Rebecca Friedrich, a California teacher, was recruited and financed
by a Cartel-funded interest group to challenge the agency fee statute
which had been upheld since the Abood
v. Detroit Board of Education
decision in 1977. With the expected confirmation of U.S. Supreme
Court nominee, Neil Gorsuch, it is anticipated that the Abood
decision will be overturned when the next Friedrich-type case finally
reaches the Court. (Janus
v.
AFSCME,
also
out of Illinois,
is
currently
moving through the Seventh Circuit Appeals Court process and is
projected to be next in line.)
Pensions
and benefits are the other, current privatization targets. Teachers
have been mandated to increase their pension contributions in
numerous states, New Jersey, Wisconsin, Indiana, and others. But
what is most striking is that at the same time these payments have
been boosted, states have held the line on teachers’ salary
upgrades which have resulted in an overall decrease in teachers’
earnings. Many teachers have retired as they see themselves at an
economic standstill, replaced by an essentially contingent workforce
(80 percent of whom only stay for two years). These replacements are
largely comprised of Teach for America (TFA) graduates, another
Cartel-funded organization. TFA teachers are non-education hires who
have six-weeks training before being dropped into the most socially-
and economically-disadvantaged classrooms, primarily in urban areas
populated by poor students of color. For their service, many receive
a discounting and/or elimination of their student loan debts.
Other
strongholds of union and public education are national organizations
that have been steadfast in their support of unions and K-12 public
education:
NAACP:
The nation’s premier civil rights organization has been in
the fight to sustain public education for nearly a century. It has
advocated for school desegregation, equal funding, special education
students’ needs, and a host of civil rights issues.
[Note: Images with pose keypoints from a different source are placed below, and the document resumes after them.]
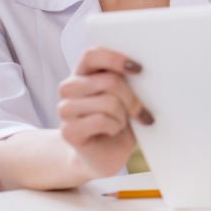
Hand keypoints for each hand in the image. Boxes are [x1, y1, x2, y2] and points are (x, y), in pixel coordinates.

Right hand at [57, 47, 151, 178]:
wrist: (105, 156)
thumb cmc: (119, 121)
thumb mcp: (127, 97)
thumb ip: (128, 81)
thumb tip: (145, 73)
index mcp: (84, 73)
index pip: (92, 55)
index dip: (116, 59)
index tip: (139, 69)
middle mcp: (70, 87)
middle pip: (109, 81)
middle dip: (132, 99)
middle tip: (139, 113)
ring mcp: (65, 109)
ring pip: (108, 102)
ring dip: (122, 116)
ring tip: (119, 122)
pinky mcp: (68, 131)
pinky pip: (101, 120)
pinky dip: (115, 127)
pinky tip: (111, 131)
It is now
being courted and funded by conservative education reform Cartel
members as they seek to gain allies in the belly of what they
consider the public education monopoly. The NAACP has attempted to
remain firm in its resolve as it recently called for a moratorium on
the expansion of charter schools.
United
Negro College Fund (UNCF) and the Thurgood Marshall College Fund
(TMCF): The major organizations representing Historically Black
Colleges and Universities (HBCUs) have received a combined $50+
million dollars in donations from the Koch Bros., leading members of
the Cartel. These contributions are designed to “win friends
and influence people.” The Kochs have been successful in
having an impact on the development of new majors, they selected, at
these institutions. In addition, the public relations impact has
been noteworthy.
National
Education Association (NEA) and the American Federation of Teachers
(AFT): National teacher unions have been approached by Eli Broad
and Bill Gates, two of the wealthiest Cartel members, to award them
grants to “allegedly improve” public education. The
Gates grants were accepted while Eli Broad’s were rejected.
Somehow the unions discriminated between the intentions of these two
financial angels despite the fact that the goal of both is to weaken
them substantially and wipe them out. The unions’ propensity
to negotiate with ardent enemies to what they stand for is
reminiscent of surrender.
Although
the Cartel has vastly more money than the unions and the broader
public at their disposal, teachers and their supporters can prevail
by involving “… more
local people … as part of an impressive grassroots ground
operation, with organizing by teachers and their unions, by parents,
and by students” as they did
in defeating question #2, which would have expanded charter schools,
which appeared on the November 2016 Massachusetts’ ballot.
What unions and public education advocates did, across racial and
social class lines, was to ORGANIZE and beat the education reform
Cartel with a well-coordinated ground game.